ほとんどの交通事故は、信号無視などの法令違反や不注意による運転ミスなど運転手側に原因があります。突然の故障のような自動車が起因となる事故は、人為的な原因の事故と比べはるかに少ないです。そこで、操作を運転手ではなくシステムに任せることで、運転手の法令違反・不注意といった原因を排除し、交通事故の大幅な低減が期待されています。

渋滞の解消・緩和

交通事故の主な原因として、車間距離が適切に保たれていないことや加減速があげられます。車間距離を保とうと後続車がブレーキを踏むとします。このとき、さらに後ろの車もブレーキを踏むことになり、その連鎖がより多く広がるほど渋滞につながるわけです。場合によっては、完全に停止してしまう自動車もでてきます。自動運転により走行速度を適切にコントロールすることにより、車間距離が適正化され不要な加減速が抑制されることから、渋滞の緩和につながります。

運転からの解放

自動運転レベル2の実現によって、システムが車間距離や走行速度を適切にコントロールしてくれることから、運転手の負担はすでに軽減されています。今後レベル5まで実現されれば、運転手は一切の運転操作が不要となるのです。

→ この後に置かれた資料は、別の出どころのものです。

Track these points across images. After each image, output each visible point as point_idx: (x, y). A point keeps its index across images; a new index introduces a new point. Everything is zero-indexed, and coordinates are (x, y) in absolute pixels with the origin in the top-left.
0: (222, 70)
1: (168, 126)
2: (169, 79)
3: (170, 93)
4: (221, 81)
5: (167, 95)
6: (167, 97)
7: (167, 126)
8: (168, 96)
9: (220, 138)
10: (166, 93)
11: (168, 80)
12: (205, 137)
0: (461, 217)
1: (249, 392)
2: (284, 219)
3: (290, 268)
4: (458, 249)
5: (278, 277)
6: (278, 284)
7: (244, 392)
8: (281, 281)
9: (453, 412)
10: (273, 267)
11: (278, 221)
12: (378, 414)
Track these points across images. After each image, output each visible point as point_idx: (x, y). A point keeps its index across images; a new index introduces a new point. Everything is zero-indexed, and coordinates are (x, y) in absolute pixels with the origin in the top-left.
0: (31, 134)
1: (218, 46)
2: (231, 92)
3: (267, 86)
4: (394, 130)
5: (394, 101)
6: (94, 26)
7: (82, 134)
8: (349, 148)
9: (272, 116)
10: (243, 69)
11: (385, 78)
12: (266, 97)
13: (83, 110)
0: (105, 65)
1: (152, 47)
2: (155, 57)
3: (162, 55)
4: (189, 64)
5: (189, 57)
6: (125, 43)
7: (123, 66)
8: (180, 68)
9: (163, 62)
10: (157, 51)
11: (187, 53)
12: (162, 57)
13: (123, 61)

運転手は運転による疲労や緊張から解放されます。他の運転手に運転を代わってもらっているのと同じなので、他の同乗者と同じように自動車の中で食事や睡眠をとりながら目的地に到着できるようになります。ドライブ中の時間を、より有意義に過ごせるようになるわけです。

少子高齢化社会への対応

自動運転の実現は、少子高齢化社会の対策にもなるとされています。

地方の都市では少子高齢化で子供が減っているのに加え、若い人達の大都市への流出が進んでいることから、電車やバスといった公共交通機関の利用者が減少し、減便や廃止が相次いでいます。

その結果、残された高齢者たちは、運転能力が著しく下がっているにも関わらず、唯一の移動手段として自動車に頼らざるを得なくなり、結果として交通事故につながってしまうのです。自動運転が実現すれば、高齢者でも安全に自動車を利用できるようになります。

まとめ

道交法も改正され、高速道路など一部の場所で緊急時以外は運転手がハンドルを握らなくてよい「自動運転レベル3」の実用化が目前に迫ってきました。

自動運転の実用化により、交通事故低減をはじめとした様々なメリットが期待されています。引き続き、今後もその動向に注目が集まりそうです。